HOUSTON (ICIS)--Isopropanol (IPA) prices declined this week, according to multiple sources in different market segments.
Players said the primary reason for the declining prices was lengthening supply.
While importers were previously the drivers of decreasing prices, domestic producers have had more readily-available supply this week. Although domestic producers are still more expensive, the gap has declined.
There are also no significant production issues in the US at the moment.
US domestic prices fell 10 cents/lb ($220/tonne). Prices are assessed at 85-105 cents/lb ($1874-2315/tonne) delivered (DEL) US Gulf.
In spot markets, prices fell 10 cents/lb on the low end and 15 cents/lb on the high end. Prices are assessed at 90-105 cents/lb FOB US Gulf.
Although prices have continued to come down, market participants note demand remains strong for hand sanitizers.
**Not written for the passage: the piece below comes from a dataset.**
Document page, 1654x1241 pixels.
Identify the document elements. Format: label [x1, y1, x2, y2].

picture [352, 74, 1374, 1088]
However, as producers have increased production and are now better prepared for heightened demand from consumers and end users, the March and April shortages are no longer occurring.
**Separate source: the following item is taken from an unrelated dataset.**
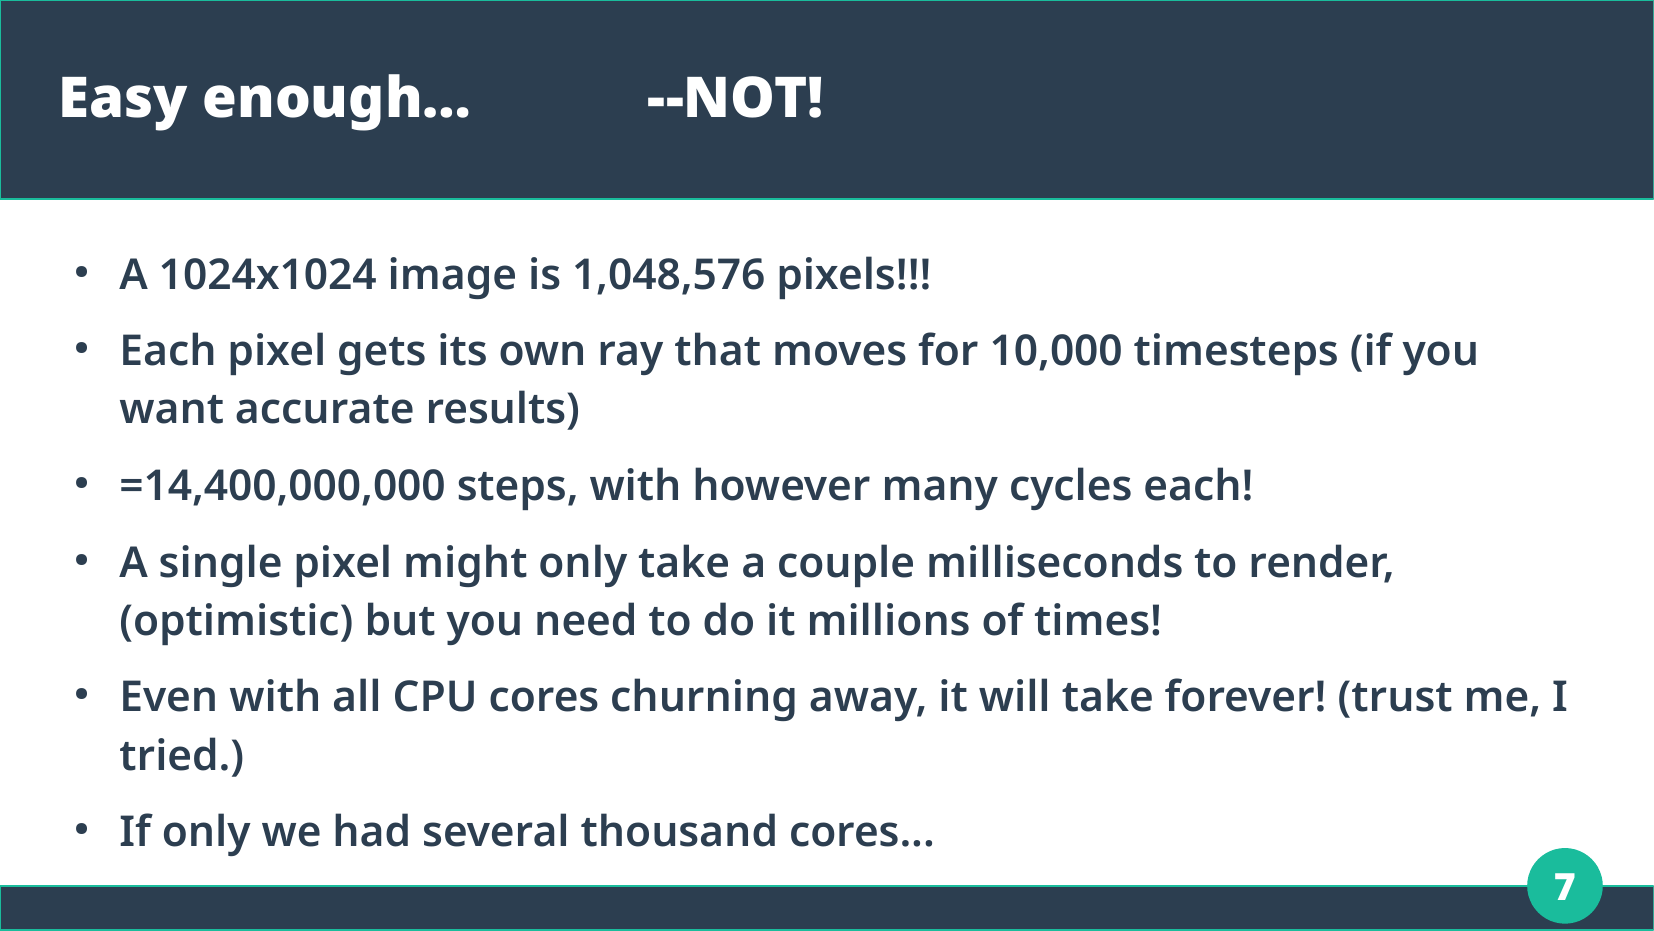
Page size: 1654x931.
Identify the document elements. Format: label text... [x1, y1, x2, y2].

On the other hand, industrial demand for IPA has declined. For example, demand from the oil and gas sector has been lower since the start of pandemic. As a result, the lower industrial demand has partially offset the rise in sanitary demand at the end of Q2 and thus far in Q3.
IPA is a solvent used in many industrial and consumer products. Applications include cosmetics, personal care products, de-icers, paints and resins, pharmaceuticals and inks and adhesives.
US IPA suppliers include ExxonMobil, Dow Chemical, LyondellBasell, Monument Chemical and Shell Chemical.